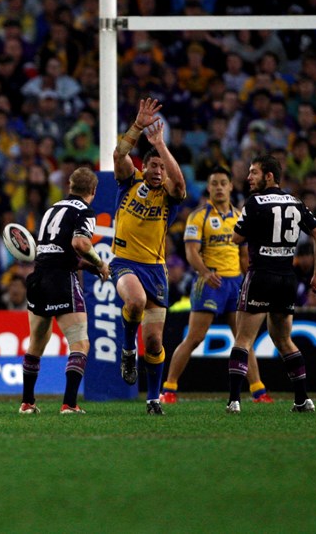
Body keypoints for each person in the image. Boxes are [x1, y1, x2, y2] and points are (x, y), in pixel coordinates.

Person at [160, 166, 274, 405]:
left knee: (244, 339)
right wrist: (205, 273)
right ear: (209, 188)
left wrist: (248, 279)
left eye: (223, 183)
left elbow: (244, 254)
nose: (219, 187)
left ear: (231, 186)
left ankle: (259, 392)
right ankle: (169, 389)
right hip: (210, 282)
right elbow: (191, 251)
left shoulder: (240, 216)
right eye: (214, 183)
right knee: (195, 338)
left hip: (236, 284)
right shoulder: (198, 216)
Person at [227, 154, 316, 414]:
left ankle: (234, 400)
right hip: (286, 279)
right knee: (283, 340)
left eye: (254, 172)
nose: (249, 177)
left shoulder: (255, 202)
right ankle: (302, 399)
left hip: (260, 275)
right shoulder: (296, 202)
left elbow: (236, 238)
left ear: (269, 176)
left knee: (243, 338)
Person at [112, 98, 187, 415]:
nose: (158, 171)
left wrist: (160, 145)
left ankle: (153, 399)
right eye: (153, 165)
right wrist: (138, 126)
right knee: (136, 301)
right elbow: (119, 154)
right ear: (144, 167)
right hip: (124, 262)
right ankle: (128, 348)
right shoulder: (129, 181)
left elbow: (179, 184)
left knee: (155, 342)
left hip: (155, 270)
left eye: (162, 167)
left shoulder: (169, 196)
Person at [19, 167, 110, 415]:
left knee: (36, 343)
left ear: (70, 186)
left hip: (38, 278)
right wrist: (100, 263)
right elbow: (80, 243)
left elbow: (55, 251)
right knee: (80, 343)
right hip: (61, 280)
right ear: (93, 190)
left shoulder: (52, 209)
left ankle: (27, 403)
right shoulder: (85, 211)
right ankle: (69, 404)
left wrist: (88, 267)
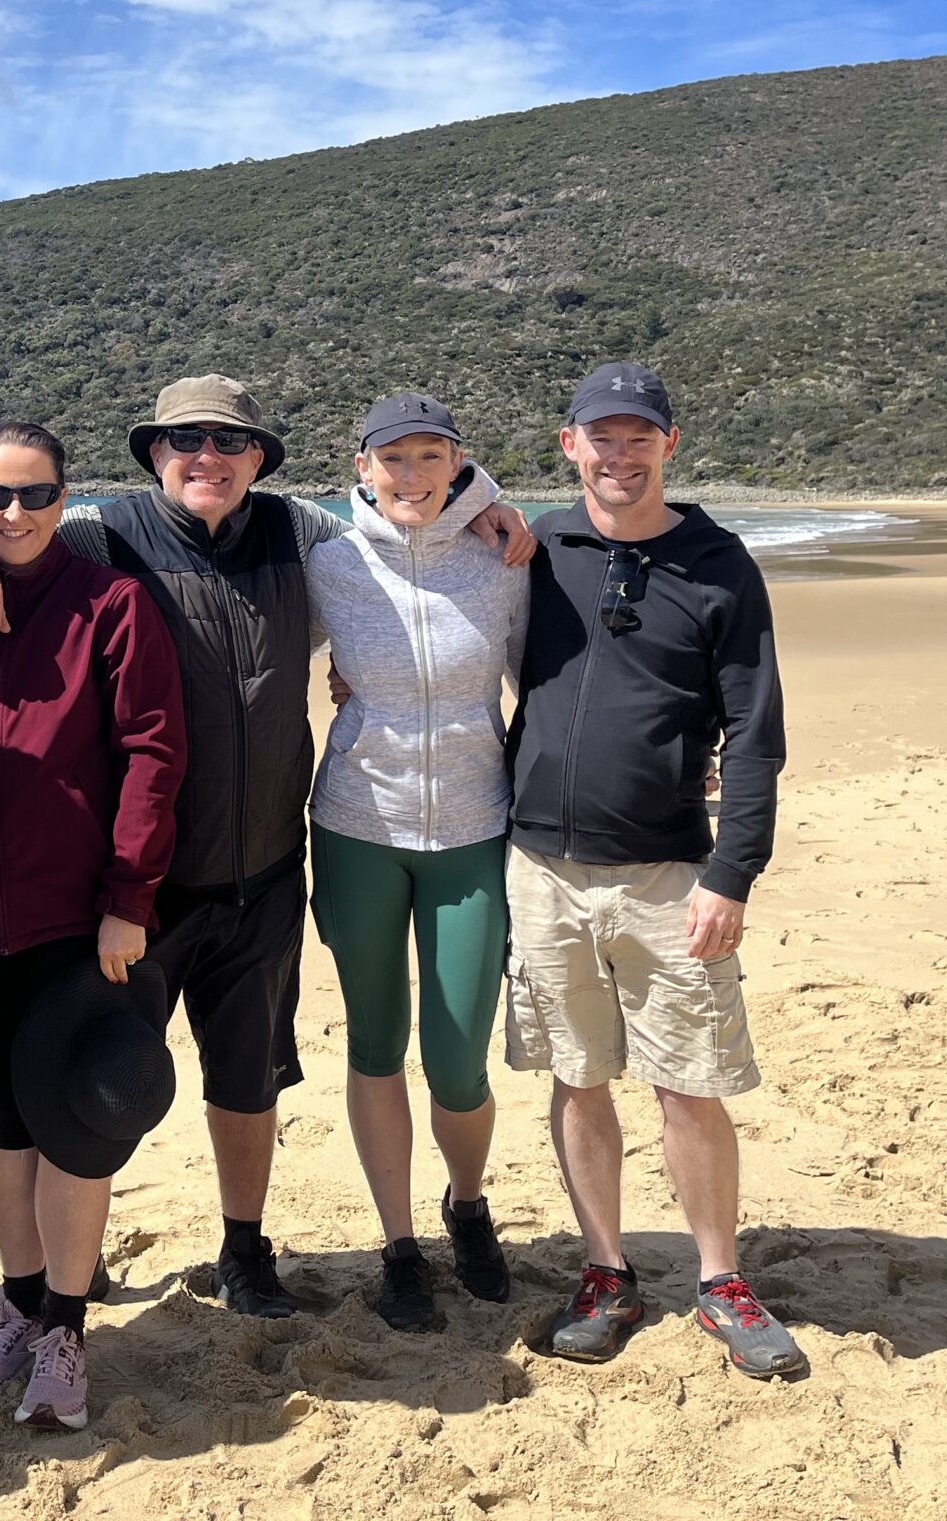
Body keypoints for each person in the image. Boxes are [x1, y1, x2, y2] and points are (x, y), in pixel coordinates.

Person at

● What the task asks
All that is needed is the number of lines in the listing holding the word "ankle".

● Solution to the exercise
8